Lagi! Pertalite Bocor dari SPBU, Operator Seluma Diringkus Polisi

Operator SPBU di Seluma Diringkus Polisi

Bengkulu, Bengkulutoday.com – Praktik penyelewengan Bahan Bakar Minyak (BBM) subsidi kembali terbongkar. Seorang operator SPBU di Kabupaten Seluma, Provinsi Bengkulu, ditangkap tangan oleh penyidik Subdit Tindak Pidana Tertentu (Tipidter) Ditreskrimsus Polda Bengkulu karena diduga menjalankan bisnis ilegal BBM jenis Pertalite.

Pelaku berinisial PD, yang merupakan operator SPBU Masmambang, diamankan saat sengaja melakukan pengisian Pertalite menggunakan jeriken. BBM subsidi tersebut kemudian disembunyikan di dalam kendaraan pribadinya untuk dijual kembali demi keuntungan pribadi.

Dari hasil pemeriksaan, dalam sehari PD mampu mengumpulkan sekitar 105 liter Pertalite atau setara tiga jeriken.

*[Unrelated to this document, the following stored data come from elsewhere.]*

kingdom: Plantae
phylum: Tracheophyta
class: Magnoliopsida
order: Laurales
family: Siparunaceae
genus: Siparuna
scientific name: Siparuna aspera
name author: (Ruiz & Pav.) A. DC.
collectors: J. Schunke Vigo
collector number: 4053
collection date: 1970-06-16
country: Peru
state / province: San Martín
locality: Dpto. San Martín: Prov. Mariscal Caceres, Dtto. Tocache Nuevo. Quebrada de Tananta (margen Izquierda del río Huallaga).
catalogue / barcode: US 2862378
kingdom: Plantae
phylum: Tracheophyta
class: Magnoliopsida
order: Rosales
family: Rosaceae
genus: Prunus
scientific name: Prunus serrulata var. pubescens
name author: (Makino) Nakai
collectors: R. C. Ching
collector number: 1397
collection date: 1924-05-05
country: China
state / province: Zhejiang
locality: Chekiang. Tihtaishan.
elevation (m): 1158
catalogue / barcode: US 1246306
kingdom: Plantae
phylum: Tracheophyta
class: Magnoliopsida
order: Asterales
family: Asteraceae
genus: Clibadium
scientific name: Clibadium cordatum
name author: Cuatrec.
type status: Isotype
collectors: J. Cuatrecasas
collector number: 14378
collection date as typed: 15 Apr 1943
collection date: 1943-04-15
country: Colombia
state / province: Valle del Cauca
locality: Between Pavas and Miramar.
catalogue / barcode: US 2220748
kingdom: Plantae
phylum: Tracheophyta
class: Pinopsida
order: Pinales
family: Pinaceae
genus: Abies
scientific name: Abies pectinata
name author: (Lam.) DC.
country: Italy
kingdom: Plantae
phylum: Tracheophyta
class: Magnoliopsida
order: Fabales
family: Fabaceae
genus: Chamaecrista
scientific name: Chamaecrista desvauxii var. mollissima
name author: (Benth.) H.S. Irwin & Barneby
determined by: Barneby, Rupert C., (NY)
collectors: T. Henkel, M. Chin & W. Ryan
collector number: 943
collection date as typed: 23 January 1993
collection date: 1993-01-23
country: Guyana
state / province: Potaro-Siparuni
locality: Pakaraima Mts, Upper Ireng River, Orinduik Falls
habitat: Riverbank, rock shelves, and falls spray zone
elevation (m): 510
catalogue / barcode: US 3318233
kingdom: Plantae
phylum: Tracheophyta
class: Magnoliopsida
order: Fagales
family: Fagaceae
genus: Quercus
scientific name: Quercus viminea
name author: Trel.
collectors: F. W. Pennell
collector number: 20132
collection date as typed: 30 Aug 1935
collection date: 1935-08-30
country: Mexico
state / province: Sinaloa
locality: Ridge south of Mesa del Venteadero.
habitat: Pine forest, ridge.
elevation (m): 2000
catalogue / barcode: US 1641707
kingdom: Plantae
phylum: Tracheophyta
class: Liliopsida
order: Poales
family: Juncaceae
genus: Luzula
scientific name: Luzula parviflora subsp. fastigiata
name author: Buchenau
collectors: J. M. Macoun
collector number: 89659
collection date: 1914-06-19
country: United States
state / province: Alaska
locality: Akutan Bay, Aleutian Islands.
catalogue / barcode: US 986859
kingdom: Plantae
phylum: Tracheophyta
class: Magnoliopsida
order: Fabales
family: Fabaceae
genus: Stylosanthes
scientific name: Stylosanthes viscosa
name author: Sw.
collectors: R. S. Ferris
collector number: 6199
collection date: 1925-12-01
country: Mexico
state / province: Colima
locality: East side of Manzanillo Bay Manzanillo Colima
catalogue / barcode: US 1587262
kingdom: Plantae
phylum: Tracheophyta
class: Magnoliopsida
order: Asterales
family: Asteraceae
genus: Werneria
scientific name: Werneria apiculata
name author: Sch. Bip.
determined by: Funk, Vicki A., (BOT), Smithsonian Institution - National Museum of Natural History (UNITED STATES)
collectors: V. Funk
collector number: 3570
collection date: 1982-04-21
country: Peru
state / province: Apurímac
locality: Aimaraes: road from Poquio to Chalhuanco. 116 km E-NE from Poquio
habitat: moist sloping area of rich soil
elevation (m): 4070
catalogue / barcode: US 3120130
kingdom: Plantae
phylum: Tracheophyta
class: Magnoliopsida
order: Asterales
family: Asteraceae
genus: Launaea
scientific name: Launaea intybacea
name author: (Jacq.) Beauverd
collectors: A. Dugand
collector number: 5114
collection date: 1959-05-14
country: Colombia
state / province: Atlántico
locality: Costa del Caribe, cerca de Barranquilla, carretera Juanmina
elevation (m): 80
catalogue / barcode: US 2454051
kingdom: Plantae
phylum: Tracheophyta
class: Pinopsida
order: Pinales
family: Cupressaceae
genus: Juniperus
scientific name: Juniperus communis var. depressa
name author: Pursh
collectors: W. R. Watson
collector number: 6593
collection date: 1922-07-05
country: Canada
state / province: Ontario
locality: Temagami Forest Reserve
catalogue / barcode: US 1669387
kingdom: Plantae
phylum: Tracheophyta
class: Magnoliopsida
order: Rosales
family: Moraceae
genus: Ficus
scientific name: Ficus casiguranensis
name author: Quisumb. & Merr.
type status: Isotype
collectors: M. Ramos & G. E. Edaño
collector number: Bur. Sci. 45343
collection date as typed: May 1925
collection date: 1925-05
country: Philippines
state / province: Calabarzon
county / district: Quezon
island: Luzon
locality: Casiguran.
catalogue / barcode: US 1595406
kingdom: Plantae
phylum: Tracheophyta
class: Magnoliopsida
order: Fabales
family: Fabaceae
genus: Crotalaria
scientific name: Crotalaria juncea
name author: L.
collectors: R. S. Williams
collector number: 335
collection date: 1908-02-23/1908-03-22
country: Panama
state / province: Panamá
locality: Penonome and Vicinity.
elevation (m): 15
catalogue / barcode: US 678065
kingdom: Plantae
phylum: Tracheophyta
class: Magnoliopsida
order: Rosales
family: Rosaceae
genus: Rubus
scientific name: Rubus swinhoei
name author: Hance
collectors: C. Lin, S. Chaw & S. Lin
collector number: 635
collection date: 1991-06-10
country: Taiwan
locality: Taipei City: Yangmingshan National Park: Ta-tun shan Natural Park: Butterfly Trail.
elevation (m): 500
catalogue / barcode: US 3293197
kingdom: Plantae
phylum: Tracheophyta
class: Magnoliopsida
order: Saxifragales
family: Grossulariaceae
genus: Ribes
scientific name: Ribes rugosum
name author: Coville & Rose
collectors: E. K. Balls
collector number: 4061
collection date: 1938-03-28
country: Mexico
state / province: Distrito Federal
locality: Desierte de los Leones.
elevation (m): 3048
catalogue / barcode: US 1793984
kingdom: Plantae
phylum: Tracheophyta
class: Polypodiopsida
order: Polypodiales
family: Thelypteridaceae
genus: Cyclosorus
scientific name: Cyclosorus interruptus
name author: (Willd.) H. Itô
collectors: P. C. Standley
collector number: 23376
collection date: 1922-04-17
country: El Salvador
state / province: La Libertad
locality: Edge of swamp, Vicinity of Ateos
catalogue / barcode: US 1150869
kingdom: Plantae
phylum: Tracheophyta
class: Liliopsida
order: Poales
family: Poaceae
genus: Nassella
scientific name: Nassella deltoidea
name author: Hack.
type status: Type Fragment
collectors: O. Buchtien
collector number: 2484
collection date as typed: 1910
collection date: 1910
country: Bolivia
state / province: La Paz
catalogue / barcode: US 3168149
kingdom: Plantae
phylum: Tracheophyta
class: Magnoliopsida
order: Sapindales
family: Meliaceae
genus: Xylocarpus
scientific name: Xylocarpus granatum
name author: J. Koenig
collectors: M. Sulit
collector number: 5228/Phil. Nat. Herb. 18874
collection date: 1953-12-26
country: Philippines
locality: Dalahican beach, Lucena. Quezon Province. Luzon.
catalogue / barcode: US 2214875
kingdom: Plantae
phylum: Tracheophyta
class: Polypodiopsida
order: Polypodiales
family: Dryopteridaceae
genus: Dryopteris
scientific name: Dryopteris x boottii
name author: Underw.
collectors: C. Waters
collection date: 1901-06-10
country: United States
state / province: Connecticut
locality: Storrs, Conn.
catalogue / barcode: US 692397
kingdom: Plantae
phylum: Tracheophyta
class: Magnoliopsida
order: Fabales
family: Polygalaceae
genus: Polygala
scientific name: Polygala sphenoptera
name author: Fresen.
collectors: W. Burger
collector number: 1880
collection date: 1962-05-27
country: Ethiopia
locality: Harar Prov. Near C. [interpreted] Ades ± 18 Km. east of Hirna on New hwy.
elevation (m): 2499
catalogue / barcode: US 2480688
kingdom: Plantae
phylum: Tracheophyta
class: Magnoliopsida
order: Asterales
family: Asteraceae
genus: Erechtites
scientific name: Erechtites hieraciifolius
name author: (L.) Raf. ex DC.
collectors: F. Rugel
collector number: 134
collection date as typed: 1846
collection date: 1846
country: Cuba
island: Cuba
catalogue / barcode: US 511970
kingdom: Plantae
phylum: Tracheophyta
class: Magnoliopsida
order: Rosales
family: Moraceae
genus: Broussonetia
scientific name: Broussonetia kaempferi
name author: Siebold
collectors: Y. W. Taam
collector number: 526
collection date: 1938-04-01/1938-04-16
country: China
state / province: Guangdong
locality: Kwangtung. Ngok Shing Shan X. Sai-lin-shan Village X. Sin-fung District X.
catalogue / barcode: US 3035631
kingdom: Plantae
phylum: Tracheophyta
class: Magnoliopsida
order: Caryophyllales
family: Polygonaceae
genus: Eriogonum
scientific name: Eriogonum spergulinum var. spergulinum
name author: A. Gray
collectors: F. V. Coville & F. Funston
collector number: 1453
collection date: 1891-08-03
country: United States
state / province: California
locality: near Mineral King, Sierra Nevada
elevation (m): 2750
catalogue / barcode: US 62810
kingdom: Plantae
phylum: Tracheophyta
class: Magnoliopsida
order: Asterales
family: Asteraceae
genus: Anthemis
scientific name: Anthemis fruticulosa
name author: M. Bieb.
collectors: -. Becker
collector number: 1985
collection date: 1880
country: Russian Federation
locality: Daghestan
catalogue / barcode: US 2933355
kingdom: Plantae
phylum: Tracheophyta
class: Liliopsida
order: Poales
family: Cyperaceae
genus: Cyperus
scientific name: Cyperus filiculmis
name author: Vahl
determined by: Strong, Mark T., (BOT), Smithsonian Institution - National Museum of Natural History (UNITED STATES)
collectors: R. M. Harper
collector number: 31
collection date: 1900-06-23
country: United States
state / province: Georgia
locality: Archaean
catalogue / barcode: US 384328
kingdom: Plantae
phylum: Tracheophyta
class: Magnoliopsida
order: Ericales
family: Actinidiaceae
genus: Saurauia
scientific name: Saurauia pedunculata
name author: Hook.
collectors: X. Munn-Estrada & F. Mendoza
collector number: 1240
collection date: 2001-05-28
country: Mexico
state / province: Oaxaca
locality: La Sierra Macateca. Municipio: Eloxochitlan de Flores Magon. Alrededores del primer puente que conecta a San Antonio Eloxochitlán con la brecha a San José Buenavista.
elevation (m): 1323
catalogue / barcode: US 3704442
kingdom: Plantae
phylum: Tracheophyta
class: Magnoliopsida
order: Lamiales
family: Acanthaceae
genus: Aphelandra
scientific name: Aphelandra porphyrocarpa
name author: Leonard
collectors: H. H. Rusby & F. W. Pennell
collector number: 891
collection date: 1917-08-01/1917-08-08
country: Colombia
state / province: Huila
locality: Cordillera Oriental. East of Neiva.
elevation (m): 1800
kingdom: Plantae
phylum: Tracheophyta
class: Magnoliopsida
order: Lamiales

BBM itu dijual ke warung-warung manisan di sekitar Kecamatan Talo dengan harga Rp 400 ribu per jerigen, sehingga pelaku meraup keuntungan sekitar Rp 40 ribu per jeriken.

“Satu tersangka diamankan, inisial PD, operator SPBU Masmambang, Seluma. Pertalite dijual ke warung-warung manisan dengan harga Rp 400 ribu per jeriken,” ungkap Dirreskrimsus Polda Bengkulu Kombes Pol Aris Tri Yunarko melalui Kasubdit Tipidter Kompol Mirza Gunawan, Kamis (22/1/2026).

Untuk melancarkan aksinya, tersangka menggunakan beberapa barcode berbeda agar dapat mengelabui sistem pembelian BBM bersubsidi. Aksi ini diketahui telah berlangsung sejak awal tahun 2025, namun baru terungkap pada awal 2026.

Saat dilakukan penggeledahan, polisi menyita 340 liter Pertalite yang disimpan di rumah tersangka, tak jauh dari lokasi SPBU tempat ia bekerja.

“Barang bukti berupa 10 jeriken berwarna biru berkapasitas 35 liter, masing-masing berisi sekitar 34 liter Pertalite,” jelas Kompol Mirza.

Selain BBM, polisi turut mengamankan satu unit mobil, empat lembar barcode, serta selang yang digunakan dalam praktik ilegal tersebut. 

Saat ini, tersangka ditahan di Mapolda Bengkulu untuk proses hukum lebih lanjut.

Atas perbuatannya, PD dijerat Pasal 55 Undang-Undang RI Nomor 22 Tahun 2001 tentang Minyak dan Gas Bumi, sebagaimana telah diubah dalam UU Nomor 6 Tahun 2023 tentang Cipta Kerja, dengan ancaman pidana penjara maksimal 6 tahun dan denda hingga Rp 60 miliar.